This weekend, the world of sports lost one of its most iconic figures as Kobe Bryant, his daughter Gianna “Gigi” Bryant and seven others tragically died in a helicopter crash on the morning of Jan. 26 in Calabasas, Calif.
On the court, to me and to so many people of my generation, Kobe was nothing short of a god. Ascending to stardom in his teenage years, Kobe was the youngest all-star in NBA history at just 19 years old. He would go on to cement himself in NBA history, winning three straight NBA titles from 2000 to 2002. Just six years into his career, Kobe had already enshrined himself in NBA history.
Kobe was undoubtedly one of the best players in the NBA for the vast majority of his playing career. He was a first team All-NBA player for 10 of 11 years from 2002 to 2013. He would prove to not just be a Hall of Fame caliber player, but a generational player during this period. He would win two more NBA championships in 2009 and 2010; he also won the Finals MVP both years. Additionally, he was named league MVP in 2008. Finally, he scored the fourth-most points in NBA history with 33,643 points after being passed by LeBron James on Jan. 25, the night before Kobe’s tragic passing.
Capable of winning a game on his own, Kobe had no issue putting the team on his back. In perhaps his most famous single-game performance, Kobe scored 81 points against the Toronto Raptors, the second-most points ever scored in an NBA game. To encapsulate his playing style, Kobe gave himself the nickname “The Black Mamba.”
In a 2015 interview with NBA reporter Ahmad Rashad, Kobe explained the nickname and how it represented his relentless work ethic on the court.
“When I step on that court, I become that. I am that killer snake. I’m stone cold, man,” Kobe said.
Stone cold may be an understatement. In March 2010, Kobe was guarding Matt Barnes on an inbound pass. Barnes faked a pass, bringing the ball just inches from Kobe’s face; Kobe was completely unphased.
Kobe is perhaps most known for the characteristic that allowed him to be so great for so long — his unrelenting competitiveness, or, as it is better known by fans and opponents, “the Mamba Mentality.”
Even his greatest naysayers would never doubt Kobe’s work ethic. In his own words, the Mamba Mentality “means to be able to constantly try to be the best version of yourself.” When it came down to his proudest accomplishment, Kobe had no shortage of accolades from which to choose. Rather than choose any of his five championships, his MVP award or any of the honors he won in between, however, he simply was most proud of the “hard work behind it.”
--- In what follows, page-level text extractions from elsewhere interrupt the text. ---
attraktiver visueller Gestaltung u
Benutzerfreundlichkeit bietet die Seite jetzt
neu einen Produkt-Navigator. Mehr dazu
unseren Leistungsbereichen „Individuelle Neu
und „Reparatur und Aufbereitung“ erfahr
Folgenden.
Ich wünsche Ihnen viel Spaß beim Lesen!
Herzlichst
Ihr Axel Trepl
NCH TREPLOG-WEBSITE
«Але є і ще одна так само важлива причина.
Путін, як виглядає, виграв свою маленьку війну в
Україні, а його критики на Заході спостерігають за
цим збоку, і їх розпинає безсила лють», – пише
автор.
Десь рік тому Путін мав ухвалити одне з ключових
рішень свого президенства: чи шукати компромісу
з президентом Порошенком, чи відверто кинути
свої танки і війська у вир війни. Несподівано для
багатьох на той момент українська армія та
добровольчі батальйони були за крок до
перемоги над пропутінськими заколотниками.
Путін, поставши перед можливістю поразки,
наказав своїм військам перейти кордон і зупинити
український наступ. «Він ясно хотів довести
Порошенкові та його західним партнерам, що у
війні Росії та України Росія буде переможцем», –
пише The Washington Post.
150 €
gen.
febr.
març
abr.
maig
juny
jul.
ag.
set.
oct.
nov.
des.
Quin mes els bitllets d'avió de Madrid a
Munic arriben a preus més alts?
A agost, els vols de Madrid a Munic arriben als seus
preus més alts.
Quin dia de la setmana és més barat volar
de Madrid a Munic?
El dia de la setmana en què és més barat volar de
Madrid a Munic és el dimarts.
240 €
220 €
There are countless moments where this will to win at whatever cost was clear, but one stands above the rest. In April 2013, Kobe ruptured his Achilles tendon in the fourth quarter of a regular season game against the Golden State Warriors. An Achilles injury is so damaging, some players have chosen to just retire rather than attempt to come back from it. Kobe, however, stood up on his own strength to shoot two free throws on his ruptured Achilles. He made both of the shots and then powerfully limped off the court. The Lakers would go on to win that game by two points. Kobe’s relentless commitment to the game has inspired an entire generation of athletes and will continue to serve as the model of sports greatness for years to come.
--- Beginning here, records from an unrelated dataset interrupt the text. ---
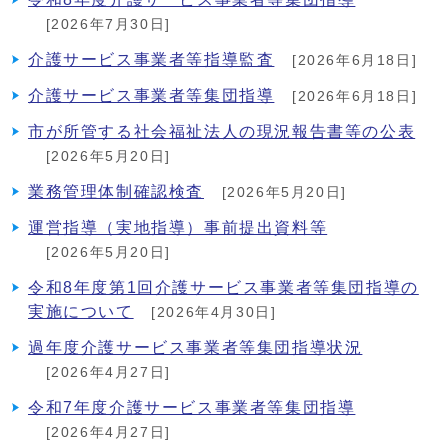
[2026年7月30日]
介護サービス事業者等指導監査
[2026年6月18日]
介護サービス事業者等集団指導
[2026年6月18日]
市が所管する社会福祉法人の現況報告書等の公表
[2026年5月20日]
業務管理体制確認検査
[2026年5月20日]
運営指導（実地指導）事前提出資料等
[2026年5月20日]
令和8年度第1回介護サービス事業者等集団指導の
実施について
[2026年4月30日]
過年度介護サービス事業者等集団指導状況
[2026年4月27日]
令和7年度介護サービス事業者等集団指導
[2026年4月27日]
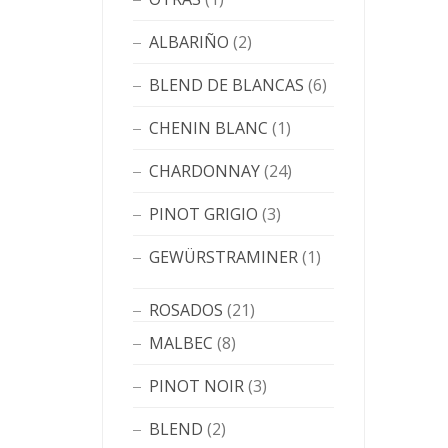
ALBARIÑO
(2)
BLEND DE BLANCAS
(6)
CHENIN BLANC
(1)
CHARDONNAY
(24)
PINOT GRIGIO
(3)
GEWÜRSTRAMINER
(1)
ROSADOS
(21)
MALBEC
(8)
PINOT NOIR
(3)
BLEND
(2)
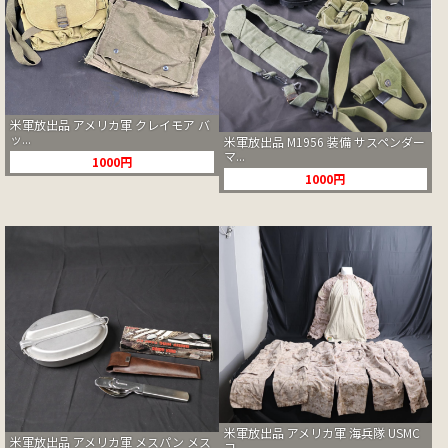
米軍放出品 アメリカ軍 クレイモア バ
ッ...
米軍放出品 M1956 装備 サスペンダー
マ...
1000円
1000円
米軍放出品 アメリカ軍 海兵隊 USMC
米軍放出品 アメリカ軍 メスパン メス
コ...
Since retiring in 2016, Kobe has continued to serve as a role model. In 2018, he won an Academy Award for his short film “Dear Basketball.” Kobe also dedicated his time to raising his four daughters: Natalia, Gianna, Bianka and Capri.
This week, the NBA and its players have commemorated Kobe. Many teams have taken eight- and 24-second shot clock violations in honor of Kobe’s two jersey numbers during his career. The Dallas Mavericks have retired his number 24. Meanwhile, players across the league such as Spencer Dinwiddie and Terrence Ross have changed their numbers from the number eight, unofficially retiring it. Kobe will be entered in the Naismith Memorial Basketball Hall of Fame later this year, according to Hall of Fame Chairman Jerry Colangelo, circumventing the standard voting process and inducting him as a first-ballot Hall of Famer.
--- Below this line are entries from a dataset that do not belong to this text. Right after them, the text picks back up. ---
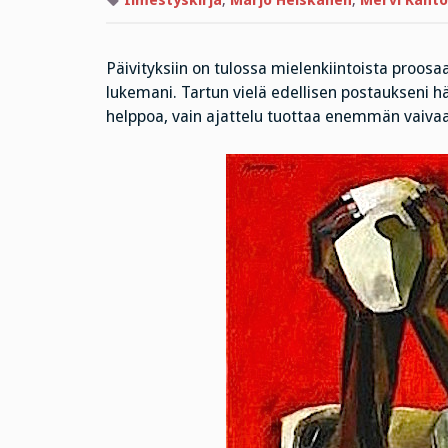
Ilmestyskirja
,
Marjo Heiskanen
,
Mervi Kanto
Päivityksiin on tulossa mielenkiintoista proosa
lukemani. Tartun vielä edellisen postaukseni h
helppoa, vain ajattelu tuottaa enemmän vaivaa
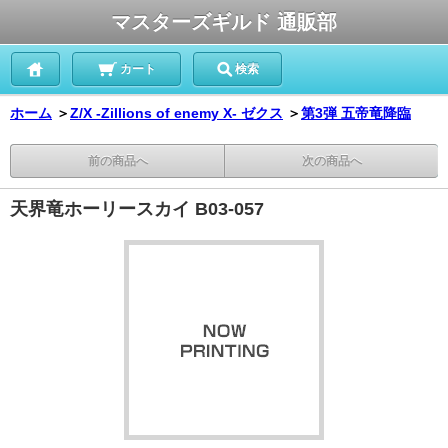
マスターズギルド 通販部
カート
検索
ホーム
＞
Z/X -Zillions of enemy X- ゼクス
＞
第3弾 五帝竜降臨
前の商品へ
次の商品へ
天界竜ホーリースカイ B03-057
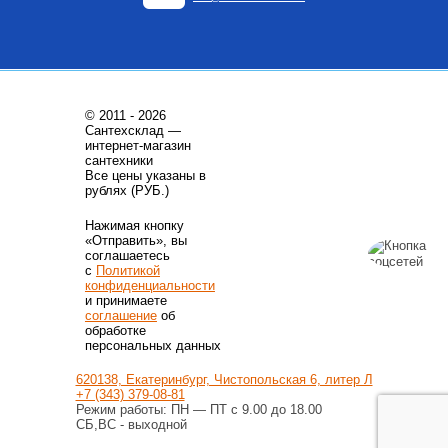
Купить
Купить
© 2011 - 2026
Сантехсклад —
интернет-магазин
сантехники
Все цены указаны в
Котлы газовые настенные
Котлы газовые настенные
рублях (РУБ.)
Котел газовый настенный
Котел газовый настенный
Нажимая кнопку
одноконтурный M32ТHO c 3-х
двухконтурный DGB-130 MSC
«Отправить», вы
ходовым клапаном. Плата
управления с поддержкой
соглашаетесь
55 100
Руб.
60 380
Руб.
шины Open Therm
с
Политикой
конфиденциальности
Купить
Купить
и принимаете
соглашение
об
обработке
персональных данных
620138, Екатеринбург, Чистопольская 6, литер Л
+7 (343) 379-08-81
Режим работы: ПН — ПТ с 9.00 до 18.00
СБ,ВС - выходной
In his career, Kobe was often compared to his contemporaries. He was referred to as “the closest thing to Michael Jordan.” You can compare points, championships and style all you want, but the numbers are not what made him great. The greatest quality Kobe had was his power to captivate the sports world every time he took to the court. His mark on the game and on those who watched it will last forever. For a generation of kids who wore the number 24, bit their jerseys and said his name as they airballed a napkin into their bedroom trash can, he will never be forgotten.